■ WHAT THIS TASK INVOLVES ■
Check every line of the material below for the string "Right", and return the ones that have it.

■ EXERCISE DATA ■
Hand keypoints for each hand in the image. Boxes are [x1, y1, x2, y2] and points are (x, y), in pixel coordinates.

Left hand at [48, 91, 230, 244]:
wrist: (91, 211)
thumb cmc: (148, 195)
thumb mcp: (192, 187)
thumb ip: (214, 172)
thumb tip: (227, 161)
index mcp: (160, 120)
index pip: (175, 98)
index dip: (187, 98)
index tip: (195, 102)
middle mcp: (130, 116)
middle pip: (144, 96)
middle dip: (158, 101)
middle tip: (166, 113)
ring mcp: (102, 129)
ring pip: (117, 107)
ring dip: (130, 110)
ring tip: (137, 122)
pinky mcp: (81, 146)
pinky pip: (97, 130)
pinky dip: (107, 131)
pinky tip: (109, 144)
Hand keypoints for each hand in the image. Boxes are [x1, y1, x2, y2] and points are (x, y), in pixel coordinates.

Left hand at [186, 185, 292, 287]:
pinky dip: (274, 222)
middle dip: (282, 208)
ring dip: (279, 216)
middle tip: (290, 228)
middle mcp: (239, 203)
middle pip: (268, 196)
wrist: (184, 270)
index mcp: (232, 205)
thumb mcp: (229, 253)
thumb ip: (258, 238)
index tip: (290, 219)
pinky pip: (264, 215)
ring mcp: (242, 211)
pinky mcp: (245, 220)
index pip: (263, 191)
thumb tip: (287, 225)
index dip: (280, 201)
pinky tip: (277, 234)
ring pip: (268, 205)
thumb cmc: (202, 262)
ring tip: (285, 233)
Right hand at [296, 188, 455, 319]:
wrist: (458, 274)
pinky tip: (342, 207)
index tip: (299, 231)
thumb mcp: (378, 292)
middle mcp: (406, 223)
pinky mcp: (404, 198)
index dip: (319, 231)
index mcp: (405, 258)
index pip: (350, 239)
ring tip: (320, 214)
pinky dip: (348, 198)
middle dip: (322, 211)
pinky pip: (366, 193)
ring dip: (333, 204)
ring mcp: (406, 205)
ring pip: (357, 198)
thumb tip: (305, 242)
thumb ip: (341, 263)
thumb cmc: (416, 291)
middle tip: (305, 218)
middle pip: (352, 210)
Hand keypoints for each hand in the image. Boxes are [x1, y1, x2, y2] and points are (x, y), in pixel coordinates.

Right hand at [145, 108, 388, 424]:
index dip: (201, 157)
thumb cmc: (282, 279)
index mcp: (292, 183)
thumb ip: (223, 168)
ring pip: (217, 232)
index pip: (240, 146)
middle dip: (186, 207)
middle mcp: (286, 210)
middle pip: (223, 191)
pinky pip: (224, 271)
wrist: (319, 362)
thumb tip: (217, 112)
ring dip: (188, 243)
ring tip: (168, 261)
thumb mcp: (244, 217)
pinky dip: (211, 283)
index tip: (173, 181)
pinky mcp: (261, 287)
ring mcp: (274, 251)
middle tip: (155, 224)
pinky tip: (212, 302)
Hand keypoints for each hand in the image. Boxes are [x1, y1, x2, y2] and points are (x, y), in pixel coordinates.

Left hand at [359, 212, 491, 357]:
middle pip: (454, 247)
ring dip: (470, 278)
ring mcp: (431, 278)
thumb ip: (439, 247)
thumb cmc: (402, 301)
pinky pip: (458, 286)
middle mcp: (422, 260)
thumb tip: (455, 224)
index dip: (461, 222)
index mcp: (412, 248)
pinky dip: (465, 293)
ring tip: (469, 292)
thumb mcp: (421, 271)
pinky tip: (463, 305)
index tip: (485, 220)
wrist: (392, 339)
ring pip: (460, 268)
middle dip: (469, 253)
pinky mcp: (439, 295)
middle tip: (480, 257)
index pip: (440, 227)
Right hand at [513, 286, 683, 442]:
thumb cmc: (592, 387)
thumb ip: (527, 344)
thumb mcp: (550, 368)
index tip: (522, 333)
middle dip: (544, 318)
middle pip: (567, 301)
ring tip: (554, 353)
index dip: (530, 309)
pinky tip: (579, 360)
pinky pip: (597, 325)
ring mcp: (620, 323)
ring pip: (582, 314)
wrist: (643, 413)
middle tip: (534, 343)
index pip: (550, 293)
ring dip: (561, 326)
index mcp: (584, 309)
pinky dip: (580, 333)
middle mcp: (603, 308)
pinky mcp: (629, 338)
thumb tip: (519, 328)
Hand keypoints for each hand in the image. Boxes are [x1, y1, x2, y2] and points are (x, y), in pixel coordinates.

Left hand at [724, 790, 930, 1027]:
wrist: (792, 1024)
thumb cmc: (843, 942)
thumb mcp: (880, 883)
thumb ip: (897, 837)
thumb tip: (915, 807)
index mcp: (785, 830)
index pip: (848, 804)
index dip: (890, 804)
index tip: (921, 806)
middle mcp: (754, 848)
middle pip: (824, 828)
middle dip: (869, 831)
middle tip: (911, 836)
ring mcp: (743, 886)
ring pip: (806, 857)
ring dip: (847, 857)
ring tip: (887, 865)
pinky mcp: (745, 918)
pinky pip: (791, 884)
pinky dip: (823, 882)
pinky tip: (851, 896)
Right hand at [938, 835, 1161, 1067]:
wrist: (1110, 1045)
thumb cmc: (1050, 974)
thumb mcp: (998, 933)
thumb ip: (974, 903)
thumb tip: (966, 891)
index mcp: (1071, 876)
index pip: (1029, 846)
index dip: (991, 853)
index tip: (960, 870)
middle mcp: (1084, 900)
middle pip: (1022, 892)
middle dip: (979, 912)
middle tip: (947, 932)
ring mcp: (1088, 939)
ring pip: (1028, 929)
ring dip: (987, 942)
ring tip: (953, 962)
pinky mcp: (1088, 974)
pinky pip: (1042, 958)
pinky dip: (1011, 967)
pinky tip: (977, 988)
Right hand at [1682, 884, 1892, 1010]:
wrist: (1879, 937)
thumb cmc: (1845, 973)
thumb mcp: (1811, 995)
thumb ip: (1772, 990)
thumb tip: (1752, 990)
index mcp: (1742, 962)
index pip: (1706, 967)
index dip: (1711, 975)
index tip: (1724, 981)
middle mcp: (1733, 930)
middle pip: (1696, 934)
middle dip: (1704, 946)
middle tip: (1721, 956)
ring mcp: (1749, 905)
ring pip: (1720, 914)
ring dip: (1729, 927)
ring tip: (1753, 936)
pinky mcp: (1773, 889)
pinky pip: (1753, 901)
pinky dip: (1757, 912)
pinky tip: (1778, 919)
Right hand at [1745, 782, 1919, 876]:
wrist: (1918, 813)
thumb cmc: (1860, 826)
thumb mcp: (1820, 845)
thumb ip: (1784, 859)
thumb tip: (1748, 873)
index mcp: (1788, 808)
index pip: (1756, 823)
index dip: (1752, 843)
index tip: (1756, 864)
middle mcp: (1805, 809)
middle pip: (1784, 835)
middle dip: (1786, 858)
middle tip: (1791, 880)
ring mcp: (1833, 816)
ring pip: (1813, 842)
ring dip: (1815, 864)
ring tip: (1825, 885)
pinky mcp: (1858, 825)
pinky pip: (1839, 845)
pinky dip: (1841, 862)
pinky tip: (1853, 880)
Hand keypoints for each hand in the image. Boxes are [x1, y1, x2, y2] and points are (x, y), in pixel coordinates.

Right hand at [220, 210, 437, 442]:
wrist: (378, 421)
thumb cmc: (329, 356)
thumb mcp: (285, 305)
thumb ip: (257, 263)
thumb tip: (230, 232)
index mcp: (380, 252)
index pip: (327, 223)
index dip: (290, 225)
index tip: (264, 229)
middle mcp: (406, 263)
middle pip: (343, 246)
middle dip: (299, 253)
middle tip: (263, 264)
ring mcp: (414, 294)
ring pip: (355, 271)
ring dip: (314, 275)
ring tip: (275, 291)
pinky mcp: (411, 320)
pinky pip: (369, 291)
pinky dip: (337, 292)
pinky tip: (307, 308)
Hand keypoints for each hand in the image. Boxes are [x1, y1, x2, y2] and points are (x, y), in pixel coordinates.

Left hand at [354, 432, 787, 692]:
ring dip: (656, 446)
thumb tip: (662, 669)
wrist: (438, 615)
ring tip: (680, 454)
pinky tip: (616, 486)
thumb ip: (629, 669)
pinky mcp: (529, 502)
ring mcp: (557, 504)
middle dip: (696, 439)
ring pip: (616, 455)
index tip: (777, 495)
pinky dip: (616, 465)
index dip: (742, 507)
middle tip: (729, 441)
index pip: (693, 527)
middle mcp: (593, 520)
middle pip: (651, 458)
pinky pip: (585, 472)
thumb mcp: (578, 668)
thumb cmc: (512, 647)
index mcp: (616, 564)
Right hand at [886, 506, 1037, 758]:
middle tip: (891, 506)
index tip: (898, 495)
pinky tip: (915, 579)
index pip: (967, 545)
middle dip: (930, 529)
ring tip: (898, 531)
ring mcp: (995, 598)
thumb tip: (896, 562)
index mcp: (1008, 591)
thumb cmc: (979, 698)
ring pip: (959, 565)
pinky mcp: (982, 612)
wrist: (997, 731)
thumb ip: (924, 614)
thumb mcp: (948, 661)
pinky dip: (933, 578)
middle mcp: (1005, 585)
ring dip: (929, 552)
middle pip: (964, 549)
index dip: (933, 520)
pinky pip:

■ RESPONSE FOR THIS EXERCISE ■
Right hand at [296, 188, 455, 319]:
Right hand at [145, 108, 388, 424]:
Right hand at [513, 286, 683, 442]:
Right hand at [938, 835, 1161, 1067]:
Right hand at [1682, 884, 1892, 1010]:
Right hand at [1745, 782, 1919, 876]:
Right hand at [220, 210, 437, 442]:
Right hand at [886, 506, 1037, 758]:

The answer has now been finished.